Document images with source code

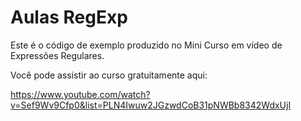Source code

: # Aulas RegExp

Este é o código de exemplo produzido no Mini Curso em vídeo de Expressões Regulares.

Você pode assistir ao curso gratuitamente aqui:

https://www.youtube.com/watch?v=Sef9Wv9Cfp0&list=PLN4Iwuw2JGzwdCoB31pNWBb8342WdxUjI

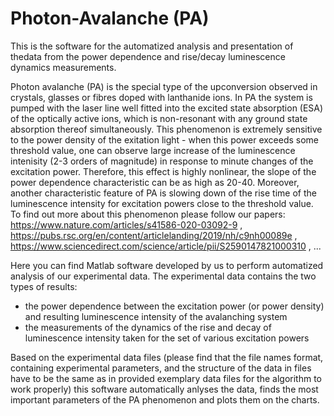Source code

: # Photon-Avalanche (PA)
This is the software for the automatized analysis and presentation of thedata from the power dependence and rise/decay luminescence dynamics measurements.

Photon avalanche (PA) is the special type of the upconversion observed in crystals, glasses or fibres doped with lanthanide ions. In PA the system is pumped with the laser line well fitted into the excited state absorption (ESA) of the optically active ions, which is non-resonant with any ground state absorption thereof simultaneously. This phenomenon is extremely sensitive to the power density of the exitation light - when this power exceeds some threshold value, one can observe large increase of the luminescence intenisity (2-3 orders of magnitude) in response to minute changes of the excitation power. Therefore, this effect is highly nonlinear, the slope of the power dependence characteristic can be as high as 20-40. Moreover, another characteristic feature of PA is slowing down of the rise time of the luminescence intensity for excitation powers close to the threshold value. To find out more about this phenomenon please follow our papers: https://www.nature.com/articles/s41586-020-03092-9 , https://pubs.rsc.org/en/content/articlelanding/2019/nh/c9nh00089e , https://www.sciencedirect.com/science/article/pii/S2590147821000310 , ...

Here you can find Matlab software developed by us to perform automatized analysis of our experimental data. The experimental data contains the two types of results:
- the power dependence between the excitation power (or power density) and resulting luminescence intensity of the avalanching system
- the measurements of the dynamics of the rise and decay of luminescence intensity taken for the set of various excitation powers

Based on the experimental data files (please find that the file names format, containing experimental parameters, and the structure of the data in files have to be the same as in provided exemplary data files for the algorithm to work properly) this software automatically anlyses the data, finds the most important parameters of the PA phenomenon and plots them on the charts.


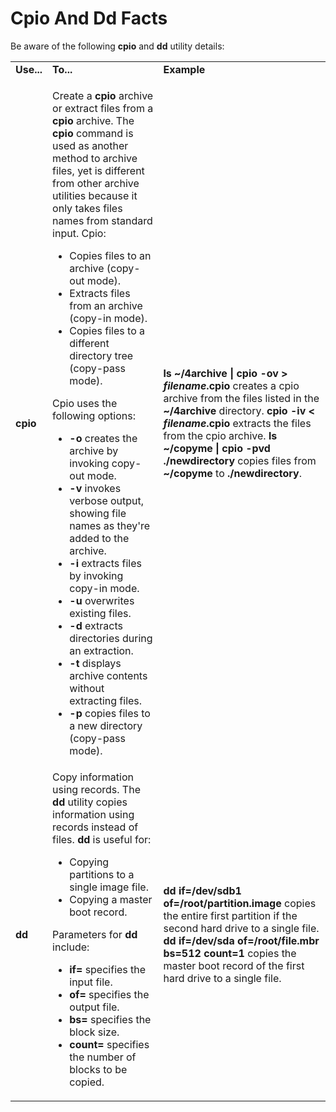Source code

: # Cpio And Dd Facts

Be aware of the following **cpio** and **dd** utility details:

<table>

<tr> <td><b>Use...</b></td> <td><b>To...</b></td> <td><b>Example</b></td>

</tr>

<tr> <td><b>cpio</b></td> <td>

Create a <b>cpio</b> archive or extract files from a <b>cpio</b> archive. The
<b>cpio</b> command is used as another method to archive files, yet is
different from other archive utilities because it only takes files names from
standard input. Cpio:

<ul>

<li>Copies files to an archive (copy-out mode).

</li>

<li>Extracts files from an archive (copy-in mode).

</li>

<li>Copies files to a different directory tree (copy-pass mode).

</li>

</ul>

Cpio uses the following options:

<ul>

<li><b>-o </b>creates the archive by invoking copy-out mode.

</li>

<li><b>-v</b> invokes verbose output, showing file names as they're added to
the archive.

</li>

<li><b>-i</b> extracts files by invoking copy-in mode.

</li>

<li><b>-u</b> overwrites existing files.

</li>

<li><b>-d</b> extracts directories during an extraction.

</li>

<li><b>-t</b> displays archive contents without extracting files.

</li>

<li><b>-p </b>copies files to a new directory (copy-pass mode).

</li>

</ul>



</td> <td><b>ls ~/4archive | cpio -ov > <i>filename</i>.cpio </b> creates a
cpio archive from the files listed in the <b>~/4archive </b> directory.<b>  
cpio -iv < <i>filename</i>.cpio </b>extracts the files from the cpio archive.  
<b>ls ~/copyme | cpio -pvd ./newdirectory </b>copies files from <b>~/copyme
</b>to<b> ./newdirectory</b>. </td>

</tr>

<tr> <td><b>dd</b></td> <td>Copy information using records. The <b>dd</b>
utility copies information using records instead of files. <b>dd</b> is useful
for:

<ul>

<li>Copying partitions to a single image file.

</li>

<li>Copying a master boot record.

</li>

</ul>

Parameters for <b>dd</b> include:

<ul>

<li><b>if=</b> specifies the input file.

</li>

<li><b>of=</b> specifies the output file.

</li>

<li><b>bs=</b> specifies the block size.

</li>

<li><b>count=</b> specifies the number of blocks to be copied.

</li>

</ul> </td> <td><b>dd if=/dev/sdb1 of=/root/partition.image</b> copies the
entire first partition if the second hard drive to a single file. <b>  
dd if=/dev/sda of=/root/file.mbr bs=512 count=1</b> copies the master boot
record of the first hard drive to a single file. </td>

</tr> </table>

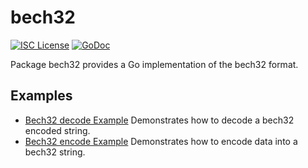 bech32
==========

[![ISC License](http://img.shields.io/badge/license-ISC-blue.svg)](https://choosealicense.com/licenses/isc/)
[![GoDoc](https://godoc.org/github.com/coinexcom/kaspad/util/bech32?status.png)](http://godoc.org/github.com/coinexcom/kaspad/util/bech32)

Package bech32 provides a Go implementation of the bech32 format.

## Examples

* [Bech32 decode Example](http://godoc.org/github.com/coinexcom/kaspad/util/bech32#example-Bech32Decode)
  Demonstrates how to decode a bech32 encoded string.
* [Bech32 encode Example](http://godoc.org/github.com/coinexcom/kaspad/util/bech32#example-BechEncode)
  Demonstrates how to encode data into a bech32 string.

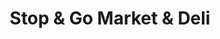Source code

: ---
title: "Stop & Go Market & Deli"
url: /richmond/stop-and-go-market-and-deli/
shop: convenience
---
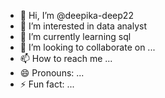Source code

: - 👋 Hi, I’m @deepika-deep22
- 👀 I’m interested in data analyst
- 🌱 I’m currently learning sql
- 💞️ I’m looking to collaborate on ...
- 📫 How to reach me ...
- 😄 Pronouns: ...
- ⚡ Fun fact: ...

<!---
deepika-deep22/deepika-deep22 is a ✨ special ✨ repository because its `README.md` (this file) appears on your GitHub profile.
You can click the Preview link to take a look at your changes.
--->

§ Task prompt
All lines above containing the string "because" are to be collected.

§ Response area
different from other archive utilities because it only takes files names from
deepika-deep22/deepika-deep22 is a ✨ special ✨ repository because its `README.md` (this file) appears on your GitHub profile.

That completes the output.